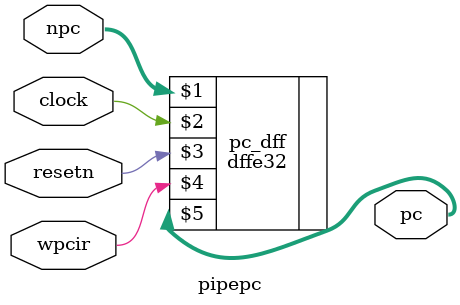
<source format=v>
module pipepc(npc, wpcir, clock, resetn, pc);
	input  [31:0] npc;
	input         wpcir, clock, resetn;
	output [31:0] pc;

	dffe32 pc_dff(npc, clock, resetn, wpcir, pc);
endmodule 
</source>
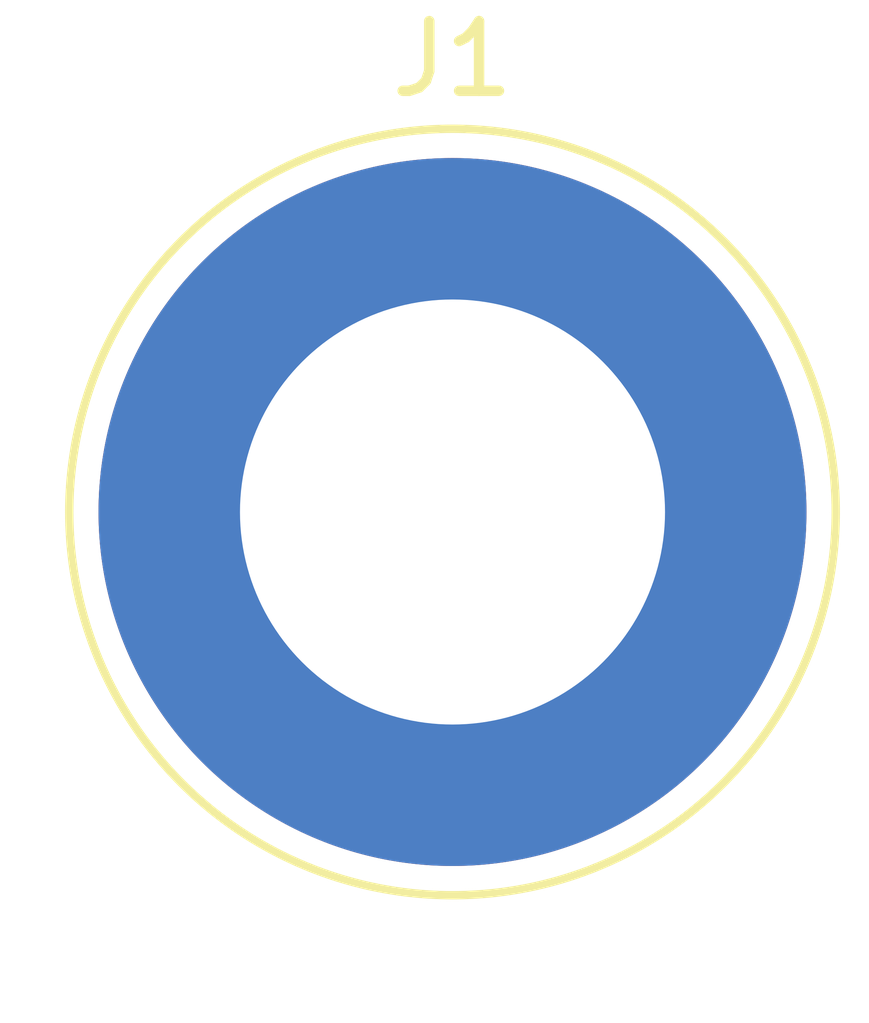
<source format=kicad_pcb>
(kicad_pcb
	(version 20241229)
	(generator "pcbnew")
	(generator_version "9.0")
	(general
		(thickness 1.6)
		(legacy_teardrops no)
	)
	(paper "A4")
	(layers
		(0 "F.Cu" signal)
		(2 "B.Cu" signal)
		(9 "F.Adhes" user "F.Adhesive")
		(11 "B.Adhes" user "B.Adhesive")
		(13 "F.Paste" user)
		(15 "B.Paste" user)
		(5 "F.SilkS" user "F.Silkscreen")
		(7 "B.SilkS" user "B.Silkscreen")
		(1 "F.Mask" user)
		(3 "B.Mask" user)
		(17 "Dwgs.User" user "User.Drawings")
		(19 "Cmts.User" user "User.Comments")
		(21 "Eco1.User" user "User.Eco1")
		(23 "Eco2.User" user "User.Eco2")
		(25 "Edge.Cuts" user)
		(27 "Margin" user)
		(31 "F.CrtYd" user "F.Courtyard")
		(29 "B.CrtYd" user "B.Courtyard")
		(35 "F.Fab" user)
		(33 "B.Fab" user)
		(39 "User.1" user)
		(41 "User.2" user)
		(43 "User.3" user)
		(45 "User.4" user)
	)
	(setup
		(pad_to_mask_clearance 0)
		(allow_soldermask_bridges_in_footprints no)
		(tenting front back)
		(pcbplotparams
			(layerselection 0x00000000_00000000_55555555_5755f5ff)
			(plot_on_all_layers_selection 0x00000000_00000000_00000000_00000000)
			(disableapertmacros no)
			(usegerberextensions no)
			(usegerberattributes yes)
			(usegerberadvancedattributes yes)
			(creategerberjobfile yes)
			(dashed_line_dash_ratio 12.000000)
			(dashed_line_gap_ratio 3.000000)
			(svgprecision 4)
			(plotframeref no)
			(mode 1)
			(useauxorigin no)
			(hpglpennumber 1)
			(hpglpenspeed 20)
			(hpglpendiameter 15.000000)
			(pdf_front_fp_property_popups yes)
			(pdf_back_fp_property_popups yes)
			(pdf_metadata yes)
			(pdf_single_document no)
			(dxfpolygonmode yes)
			(dxfimperialunits yes)
			(dxfusepcbnewfont yes)
			(psnegative no)
			(psa4output no)
			(plot_black_and_white yes)
			(plotinvisibletext no)
			(sketchpadsonfab no)
			(plotpadnumbers no)
			(hidednponfab no)
			(sketchdnponfab yes)
			(crossoutdnponfab yes)
			(subtractmaskfromsilk no)
			(outputformat 1)
			(mirror no)
			(drillshape 1)
			(scaleselection 1)
			(outputdirectory "")
		)
	)
	(net 0 "")
	(net 1 "unconnected-(J1-Pin_1-Pad1)")
	(footprint "Connector:Banana_Jack_1Pin" (layer "F.Cu") (at 147 86))
	(embedded_fonts no)
)

</source>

##############################

## Brief
What you return must match the records above exactly, minus any images.

## Solution to the problem
<source format=v>
module pipepc(npc, wpcir, clock, resetn, pc);
	input  [31:0] npc;
	input         wpcir, clock, resetn;
	output [31:0] pc;

	dffe32 pc_dff(npc, clock, resetn, wpcir, pc);
endmodule 
</source>
<source format=kicad_pcb>
(kicad_pcb
	(version 20241229)
	(generator "pcbnew")
	(generator_version "9.0")
	(general
		(thickness 1.6)
		(legacy_teardrops no)
	)
	(paper "A4")
	(layers
		(0 "F.Cu" signal)
		(2 "B.Cu" signal)
		(9 "F.Adhes" user "F.Adhesive")
		(11 "B.Adhes" user "B.Adhesive")
		(13 "F.Paste" user)
		(15 "B.Paste" user)
		(5 "F.SilkS" user "F.Silkscreen")
		(7 "B.SilkS" user "B.Silkscreen")
		(1 "F.Mask" user)
		(3 "B.Mask" user)
		(17 "Dwgs.User" user "User.Drawings")
		(19 "Cmts.User" user "User.Comments")
		(21 "Eco1.User" user "User.Eco1")
		(23 "Eco2.User" user "User.Eco2")
		(25 "Edge.Cuts" user)
		(27 "Margin" user)
		(31 "F.CrtYd" user "F.Courtyard")
		(29 "B.CrtYd" user "B.Courtyard")
		(35 "F.Fab" user)
		(33 "B.Fab" user)
		(39 "User.1" user)
		(41 "User.2" user)
		(43 "User.3" user)
		(45 "User.4" user)
	)
	(setup
		(pad_to_mask_clearance 0)
		(allow_soldermask_bridges_in_footprints no)
		(tenting front back)
		(pcbplotparams
			(layerselection 0x00000000_00000000_55555555_5755f5ff)
			(plot_on_all_layers_selection 0x00000000_00000000_00000000_00000000)
			(disableapertmacros no)
			(usegerberextensions no)
			(usegerberattributes yes)
			(usegerberadvancedattributes yes)
			(creategerberjobfile yes)
			(dashed_line_dash_ratio 12.000000)
			(dashed_line_gap_ratio 3.000000)
			(svgprecision 4)
			(plotframeref no)
			(mode 1)
			(useauxorigin no)
			(hpglpennumber 1)
			(hpglpenspeed 20)
			(hpglpendiameter 15.000000)
			(pdf_front_fp_property_popups yes)
			(pdf_back_fp_property_popups yes)
			(pdf_metadata yes)
			(pdf_single_document no)
			(dxfpolygonmode yes)
			(dxfimperialunits yes)
			(dxfusepcbnewfont yes)
			(psnegative no)
			(psa4output no)
			(plot_black_and_white yes)
			(plotinvisibletext no)
			(sketchpadsonfab no)
			(plotpadnumbers no)
			(hidednponfab no)
			(sketchdnponfab yes)
			(crossoutdnponfab yes)
			(subtractmaskfromsilk no)
			(outputformat 1)
			(mirror no)
			(drillshape 1)
			(scaleselection 1)
			(outputdirectory "")
		)
	)
	(net 0 "")
	(net 1 "unconnected-(J1-Pin_1-Pad1)")
	(footprint "Connector:Banana_Jack_1Pin" (layer "F.Cu") (at 147 86))
	(embedded_fonts no)
)

</source>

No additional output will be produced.